What you should do:
Reproduce the records below word for word, keeping every line as it appears.

Text extracted page by page
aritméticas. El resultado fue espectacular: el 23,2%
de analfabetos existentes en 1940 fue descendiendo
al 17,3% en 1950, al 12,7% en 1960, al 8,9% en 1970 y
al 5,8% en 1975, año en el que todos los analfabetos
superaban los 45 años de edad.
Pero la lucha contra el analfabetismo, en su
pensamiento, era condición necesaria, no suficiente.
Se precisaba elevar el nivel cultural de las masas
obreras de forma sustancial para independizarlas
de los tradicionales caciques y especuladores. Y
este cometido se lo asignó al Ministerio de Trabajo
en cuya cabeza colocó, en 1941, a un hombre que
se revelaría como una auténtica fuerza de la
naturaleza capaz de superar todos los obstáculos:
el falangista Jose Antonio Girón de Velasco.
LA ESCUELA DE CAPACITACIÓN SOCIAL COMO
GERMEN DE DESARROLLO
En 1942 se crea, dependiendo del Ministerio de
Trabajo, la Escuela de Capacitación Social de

Exercise solution:
aritméticas. El resultado fue espectacular: el 23,2%
de analfabetos existentes en 1940 fue descendiendo
al 17,3% en 1950, al 12,7% en 1960, al 8,9% en 1970 y
al 5,8% en 1975, año en el que todos los analfabetos
superaban los 45 años de edad.
Pero la lucha contra el analfabetismo, en su
pensamiento, era condición necesaria, no suficiente.
Se precisaba elevar el nivel cultural de las masas
obreras de forma sustancial para independizarlas
de los tradicionales caciques y especuladores. Y
este cometido se lo asignó al Ministerio de Trabajo
en cuya cabeza colocó, en 1941, a un hombre que
se revelaría como una auténtica fuerza de la
naturaleza capaz de superar todos los obstáculos:
el falangista Jose Antonio Girón de Velasco.
LA ESCUELA DE CAPACITACIÓN SOCIAL COMO
GERMEN DE DESARROLLO
En 1942 se crea, dependiendo del Ministerio de
Trabajo, la Escuela de Capacitación Social de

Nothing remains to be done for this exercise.